Aramark representatives were unable to comment on this allegation due to the ongoing negotiations.
While Weaver said that GSC is proud of Georgetown’s JEP tool for fighting workplace inequality on campus, they acknowledge it is not as strong “as it could or should be,” yielding unjust situations that lay within the letter of the law. “The university works closely with vendors on compliance and is in regular contact should any issue arise,” Pugh wrote in an email to the Voice.
“If Georgetown is not violating the contract and yet all these bad things are happening, it shines a light on some issues GSC has been raising on how strongly the JEP can be enforced,” Weaver said.
Stemming from what GSC sees as inadequate action, students have developed a more vocal standpoint on the issues affecting workers. While GSC members regularly host worker breakfasts between the night and morning shifts every Friday, and larger events like a social at Leo’s last semester, they have developed profound relationships with workers over the years that make them aware of issues that may otherwise be delegated to the union.
In light of workplace accounts like those described and inequities in benefits and wages, GSC began to disseminate a student petition to show solidarity with the workers. As Chris Wager (SFS ’17), explained, students have an even greater imperative to act on the injustices seen at food services on campus in light of the Jesuit value of cura personalis and being women and men for others.
“The mistreatment of campus employees should be seen as unacceptable to all people at Georgetown. … I say this not only because of Georgetown’s status as a Catholic university but also for the mere fact that the dining employees are vital members of our community and should be treated as such,” Nicolette Brownstein, undersecretary of auxiliary services to GUSA, wrote in an email to the Voice.
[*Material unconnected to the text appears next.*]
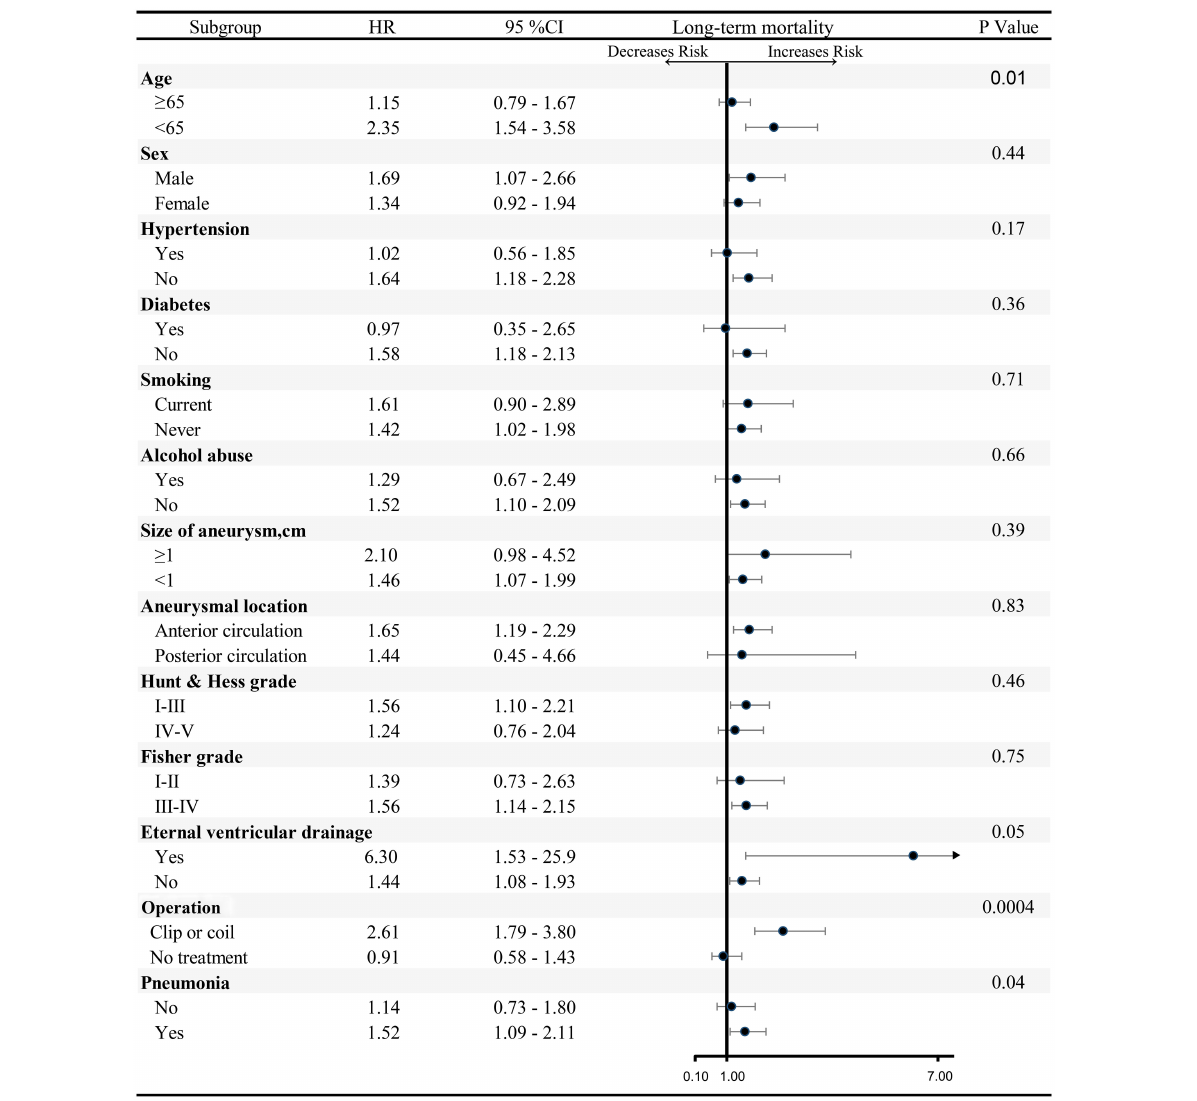
FIGURE 3 | Subgroup analysis of association between COPD and long-term mortality. EVD, External ventricular drain; COPD, chronic obstructive pulmonary disease; HR, hazard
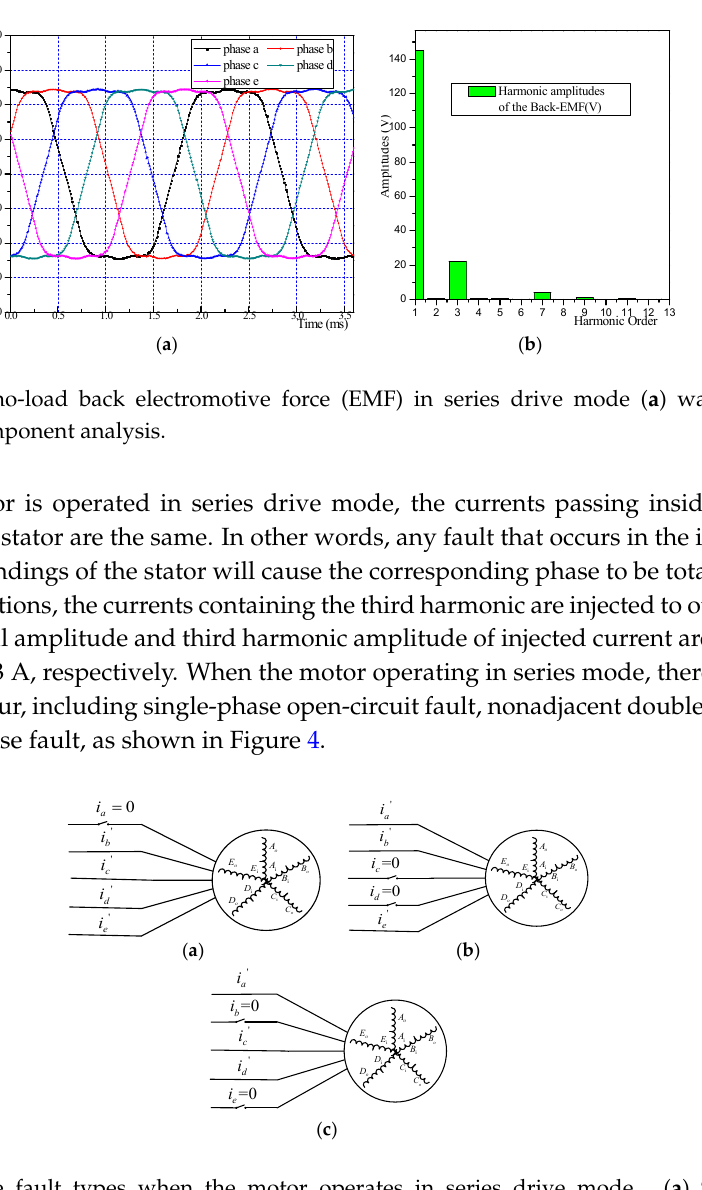
Figure 4. Three fault types when the motor operates in series drive mode. ( a ) Single ‐ phase open ‐ circuit fault; ( b ) adjacent double ‐ phase fault; ( c ) nonadjacent double ‐ phase fault.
Student solidarity, in fact, formed the impetus for many of the rights workers on campus enjoy today. GSC-led efforts that began in 2001 and included a hunger strike, for example, led to the implementation of the JEP in 2005, while petitions, small protests and a worker-student rally with attendance of over 100 students led to unionization in 2011.
GSC therefore launched a student petition on social media to demonstrate the students’ solidarity with the workers. The petition, which has garnered 1,210 signatures as of Wednesday, will be presented both to Aramark management and the Georgetown administration in coming weeks as negotiations for a renewed contract continue.
When asked to comment on hopes for negotiations, Pugh wrote that that Georgetown expects “both parties to negotiate in good faith and to reach a mutually agreeable resolution.”
During the last contract negotiations on Tuesday, Jan. 23, however, Aramark failed to make a proposal that would raise the Georgetown employees to the standard held by Aramark employees at the other D.C. universities, according to Smith.
When Geaney-Moore asked the assembled workers that previous Friday at Leo’s if they would continue to fight for better treatment, the workers provided a resounding “yes.” Before returning to their work stations, the workers turned towards the gathering of students that had accompanied them downstairs.
“We wouldn’t be here without your support,” one worker announced. His colleagues clapped and a few began to cry as they hugged some of the students who were present.
Editor’s Note: A previous version of this article incorrectly identified the undersecretary of auxiliary services to GUSA. Her name is Nicolette Brownstein, not Nicolette Browning. The article has been changed to reflect this correction.